■ **Task to carry out**: Copy the material starting at the line "7. Menos muebles, pero mejor" and ending at the end of the material, swapping "Populer" for "Favorit" wherever it appears and keeping everything else unchanged. Leave the pictures out.

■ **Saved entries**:
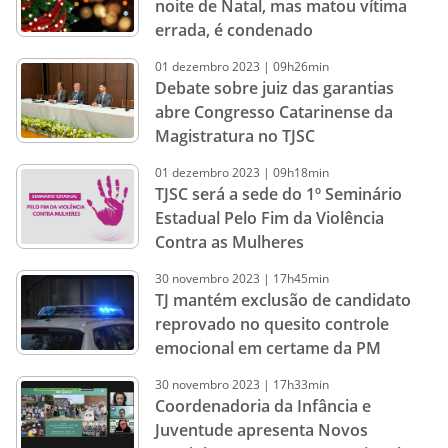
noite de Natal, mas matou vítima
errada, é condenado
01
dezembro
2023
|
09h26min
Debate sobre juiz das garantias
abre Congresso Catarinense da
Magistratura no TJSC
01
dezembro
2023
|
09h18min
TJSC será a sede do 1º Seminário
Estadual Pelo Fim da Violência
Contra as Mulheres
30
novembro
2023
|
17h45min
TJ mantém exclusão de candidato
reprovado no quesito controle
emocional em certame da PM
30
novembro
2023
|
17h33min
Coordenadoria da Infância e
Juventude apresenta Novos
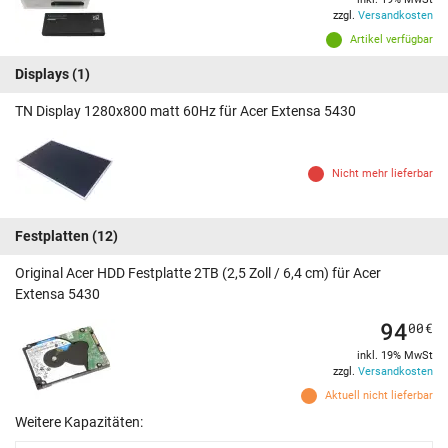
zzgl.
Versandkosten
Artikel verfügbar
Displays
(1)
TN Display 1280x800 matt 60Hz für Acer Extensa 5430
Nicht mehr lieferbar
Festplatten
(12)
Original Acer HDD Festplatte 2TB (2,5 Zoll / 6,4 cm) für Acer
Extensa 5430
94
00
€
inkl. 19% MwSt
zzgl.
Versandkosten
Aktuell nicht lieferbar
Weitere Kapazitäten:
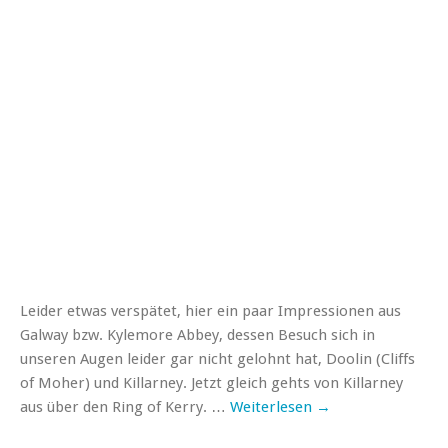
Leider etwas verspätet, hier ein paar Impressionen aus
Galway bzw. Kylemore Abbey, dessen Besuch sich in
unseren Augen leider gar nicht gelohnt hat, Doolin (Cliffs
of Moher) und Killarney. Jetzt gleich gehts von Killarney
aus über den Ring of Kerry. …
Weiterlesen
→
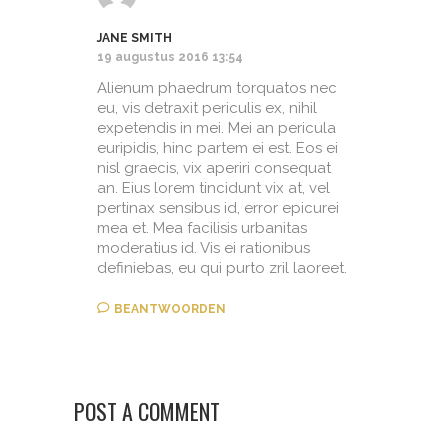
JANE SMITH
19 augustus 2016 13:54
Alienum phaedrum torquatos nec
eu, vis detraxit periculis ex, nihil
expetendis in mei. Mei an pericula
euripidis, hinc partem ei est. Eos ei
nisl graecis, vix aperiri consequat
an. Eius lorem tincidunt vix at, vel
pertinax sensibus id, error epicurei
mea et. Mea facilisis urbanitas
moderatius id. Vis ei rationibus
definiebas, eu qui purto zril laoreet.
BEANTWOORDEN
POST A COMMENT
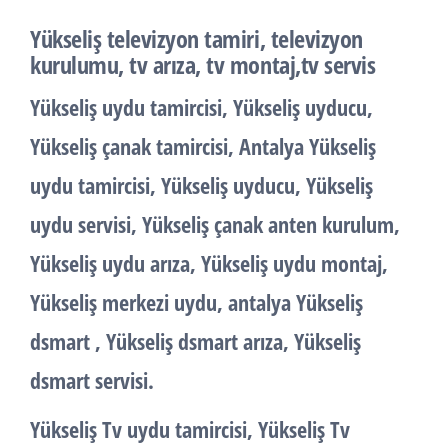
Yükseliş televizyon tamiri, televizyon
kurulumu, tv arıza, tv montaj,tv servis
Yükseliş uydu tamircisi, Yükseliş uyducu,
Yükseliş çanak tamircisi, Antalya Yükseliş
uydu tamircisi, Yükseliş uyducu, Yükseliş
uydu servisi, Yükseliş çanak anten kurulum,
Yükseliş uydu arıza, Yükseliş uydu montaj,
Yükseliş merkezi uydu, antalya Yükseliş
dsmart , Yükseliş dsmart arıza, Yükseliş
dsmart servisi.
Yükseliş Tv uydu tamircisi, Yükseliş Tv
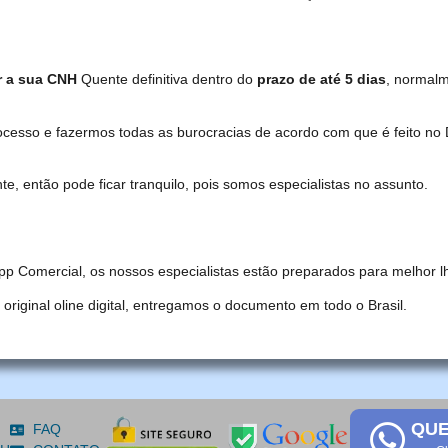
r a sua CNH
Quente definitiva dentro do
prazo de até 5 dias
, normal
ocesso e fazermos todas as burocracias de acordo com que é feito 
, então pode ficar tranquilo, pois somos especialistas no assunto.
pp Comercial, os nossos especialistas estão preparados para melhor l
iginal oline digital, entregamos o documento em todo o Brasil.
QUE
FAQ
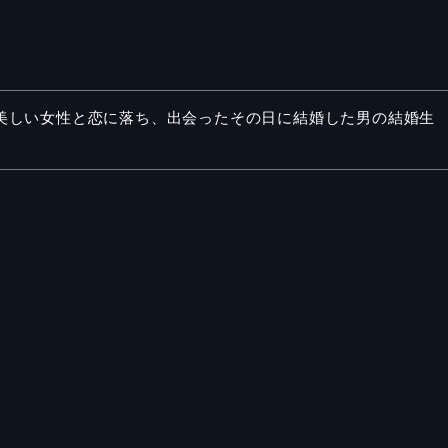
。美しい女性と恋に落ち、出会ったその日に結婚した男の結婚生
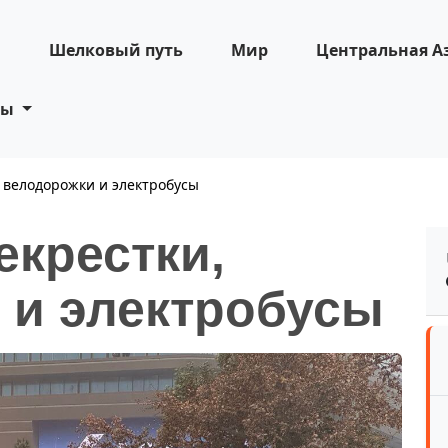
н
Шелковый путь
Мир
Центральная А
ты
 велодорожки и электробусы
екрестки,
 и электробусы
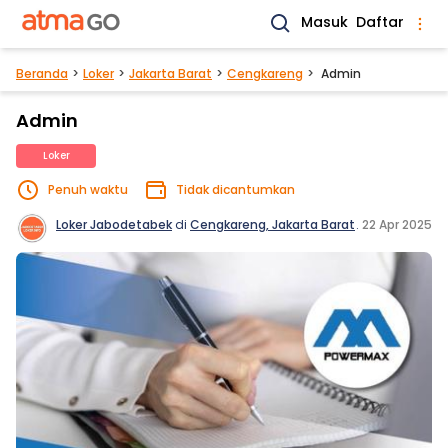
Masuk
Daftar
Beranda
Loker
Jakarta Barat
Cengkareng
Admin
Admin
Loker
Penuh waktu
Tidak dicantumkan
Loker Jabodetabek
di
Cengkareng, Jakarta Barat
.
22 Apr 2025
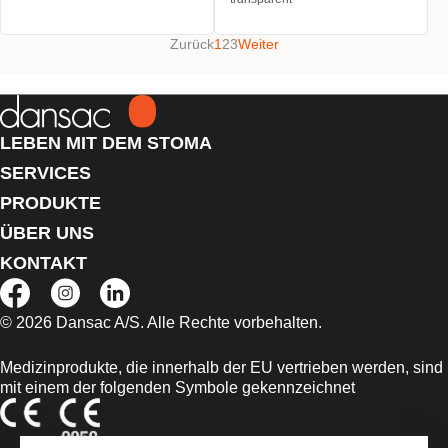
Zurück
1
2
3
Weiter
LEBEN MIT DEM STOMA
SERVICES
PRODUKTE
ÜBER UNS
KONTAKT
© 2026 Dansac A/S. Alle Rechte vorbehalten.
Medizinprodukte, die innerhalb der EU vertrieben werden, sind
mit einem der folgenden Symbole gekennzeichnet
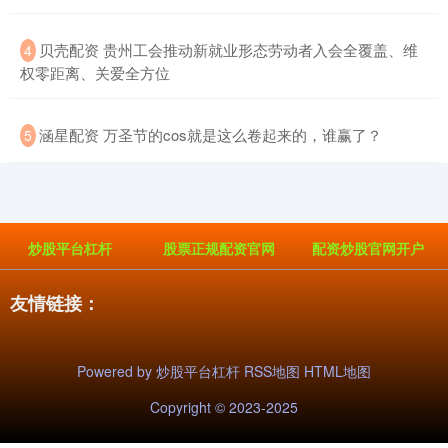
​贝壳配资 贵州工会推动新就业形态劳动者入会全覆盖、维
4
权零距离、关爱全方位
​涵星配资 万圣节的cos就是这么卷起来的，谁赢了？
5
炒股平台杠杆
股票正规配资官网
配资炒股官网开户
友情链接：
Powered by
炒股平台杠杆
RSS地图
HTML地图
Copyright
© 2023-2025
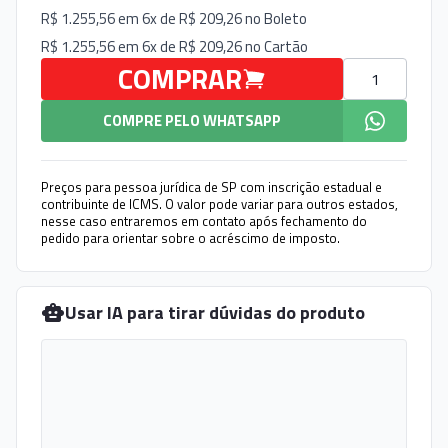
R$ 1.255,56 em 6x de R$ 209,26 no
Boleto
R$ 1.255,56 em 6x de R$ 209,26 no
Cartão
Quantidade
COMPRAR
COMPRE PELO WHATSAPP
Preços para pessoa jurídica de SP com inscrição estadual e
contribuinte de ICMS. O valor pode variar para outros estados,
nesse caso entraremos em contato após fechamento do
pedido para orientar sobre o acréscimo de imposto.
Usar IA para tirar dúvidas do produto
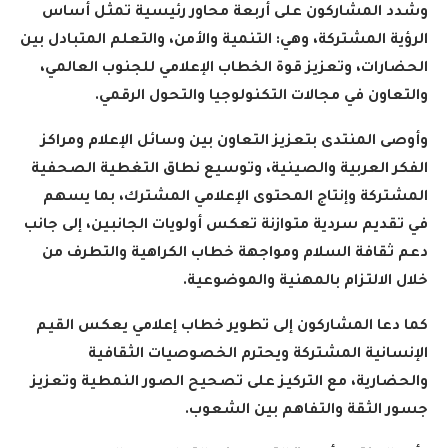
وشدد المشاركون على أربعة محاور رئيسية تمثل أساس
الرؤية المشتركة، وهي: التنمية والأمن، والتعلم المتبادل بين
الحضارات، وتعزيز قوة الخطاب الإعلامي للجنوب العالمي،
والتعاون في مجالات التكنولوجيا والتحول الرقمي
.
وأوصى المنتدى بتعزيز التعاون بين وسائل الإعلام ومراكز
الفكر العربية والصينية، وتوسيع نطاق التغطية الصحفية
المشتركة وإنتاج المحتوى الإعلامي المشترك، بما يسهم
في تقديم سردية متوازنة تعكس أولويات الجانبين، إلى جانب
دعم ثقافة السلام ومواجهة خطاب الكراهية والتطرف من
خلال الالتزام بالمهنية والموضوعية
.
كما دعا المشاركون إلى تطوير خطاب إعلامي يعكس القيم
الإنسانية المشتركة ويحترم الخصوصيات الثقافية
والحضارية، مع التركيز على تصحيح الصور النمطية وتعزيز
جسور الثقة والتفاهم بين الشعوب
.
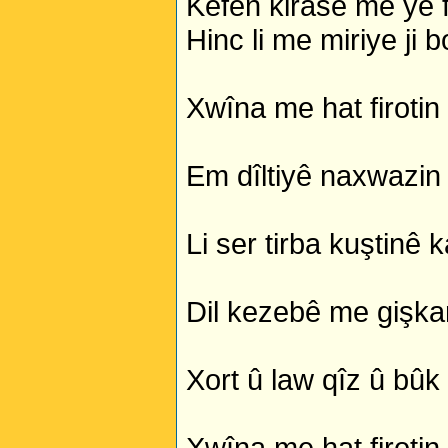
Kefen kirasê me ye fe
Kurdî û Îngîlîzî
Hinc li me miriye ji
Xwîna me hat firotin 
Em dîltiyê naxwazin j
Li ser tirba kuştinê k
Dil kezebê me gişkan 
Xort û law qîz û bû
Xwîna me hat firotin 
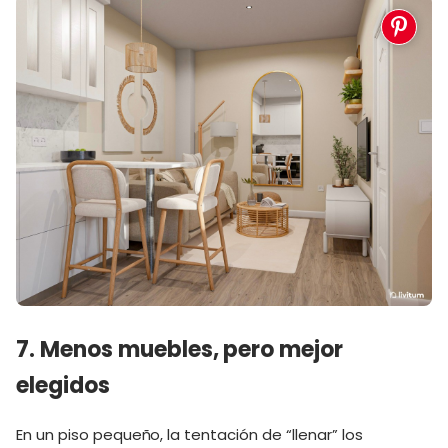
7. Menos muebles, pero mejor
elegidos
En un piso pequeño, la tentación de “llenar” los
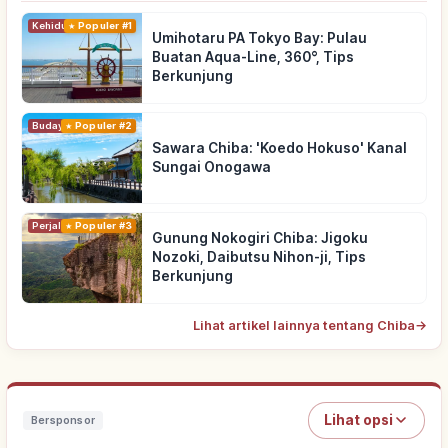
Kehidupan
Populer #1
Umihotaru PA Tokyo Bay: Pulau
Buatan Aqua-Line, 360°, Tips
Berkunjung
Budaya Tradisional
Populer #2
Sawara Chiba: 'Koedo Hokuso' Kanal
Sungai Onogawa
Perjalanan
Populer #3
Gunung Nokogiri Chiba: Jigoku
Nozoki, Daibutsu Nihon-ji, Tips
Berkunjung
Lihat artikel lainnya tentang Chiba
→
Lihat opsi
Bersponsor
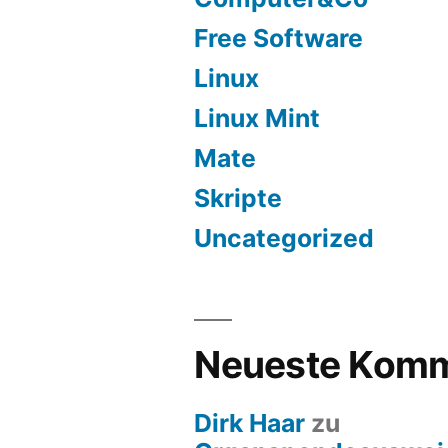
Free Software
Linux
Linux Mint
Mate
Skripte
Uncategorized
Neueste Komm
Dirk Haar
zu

■ **Reply**:
7. Menos muebles, pero mejor
elegidos
En un piso pequeño, la tentación de “llenar” los
Kehidupan
Favorit #1
Umihotaru PA Tokyo Bay: Pulau
Buatan Aqua-Line, 360°, Tips
Berkunjung
Budaya Tradisional
Favorit #2
Sawara Chiba: 'Koedo Hokuso' Kanal
Sungai Onogawa
Perjalanan
Favorit #3
Gunung Nokogiri Chiba: Jigoku
Nozoki, Daibutsu Nihon-ji, Tips
Berkunjung
Lihat artikel lainnya tentang Chiba
→
Lihat opsi
Bersponsor
Free Software
Linux
Linux Mint
Mate
Skripte
Uncategorized
Neueste Komm
Dirk Haar
zu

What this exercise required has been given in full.